Steadfast Love
…[F]or [God’s] steadfast love endures forever.
Psalm 136:1b
I came across Psalm 136 in my reading a few weeks ago. As I read it with its repetitive responses, a sense of “déjà vu” came over me. I remembered reciting it as a young girl, back in the days when there was corporate recitation from the Psalter each Sunday, quite frequently done as a call and response between lay reader and congregation. I recollected that my sisters and I giggled our way through the repetitive refrain of the psalm’s 26 verses, worded in “The Book of Common Prayer” (BCP), 1982 version, as “for his mercy endureth forever.”
This is one of the reasons why Mr. Eby, who sat in the pew in front of us, frequently turned around and gave us the international symbol of the one finger held over the lips for “BE QUIET!” Perhaps if the BCP had used the wording above from the New Revised Standard Version of the Bible we would have been better behaved. After all, love is probably more easily understandable to children than mercy.
Yet, in rereading this psalm, I fell in love with God’s Word. This is one of the psalms identified as a “historical psalm;” one that details God’s active involvement in God’s creation and God’s sovereignty in past events. These psalms not only speak of God’s faithfulness throughout the events of Israel’s history but remind us of our need for ongoing hope and gratitude, including our need for obedience. In 26 verses, the psalmist provides evidence of God’s goodness and it is our spiritual obligation to give God praise and thanks for that very goodness so in evidence in our lives by proclaiming, “For his steadfast love endures forever!”
As I read, I began to think of the events in my life that could be substituted for the evidence the psalmist provided in Psalm 136 of God’s goodness, mercy and faithfulness. From an uncomplicated birth through a charmed but quirky childhood and then the sometimes wearisome “changes and chances”[1] of an uncomplicated but graced adult life, I began to rewrite the psalm to reflect my own story, my history, ending each milestone or transition with “For his steadfast love endures forever.” Some of my entries could be seen by others as defeats or losses. Yet, from the perspective of time, I could easily add “For his steadfast love endures forever” to every event.

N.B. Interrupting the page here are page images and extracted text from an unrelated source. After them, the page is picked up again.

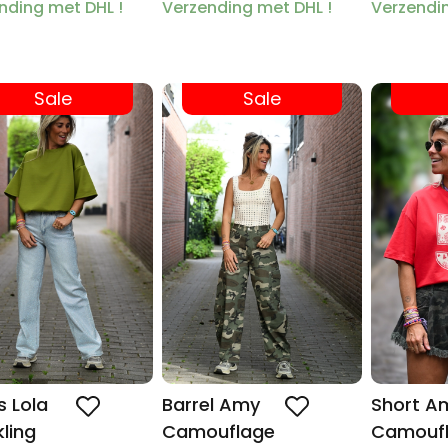
nding met DHL !
Verzending met DHL !
Verzendin
Sale
Sale
 Lola
Barrel Amy
Short A
ling
Camouflage
Camouf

How about you? How would you look at your life and recall the evidence of God’s mercy and love in your life? Maybe you are in a challenging season right now. If so, the tangible promise during the Advent season is that our hope in God is not in vain. Perhaps this time of your life may one day easily elicit the response, “For his steadfast love endures forever.”
[1] Phrase is from one of the closing prayers in Compline, “The Book of Common Prayer,” page 133.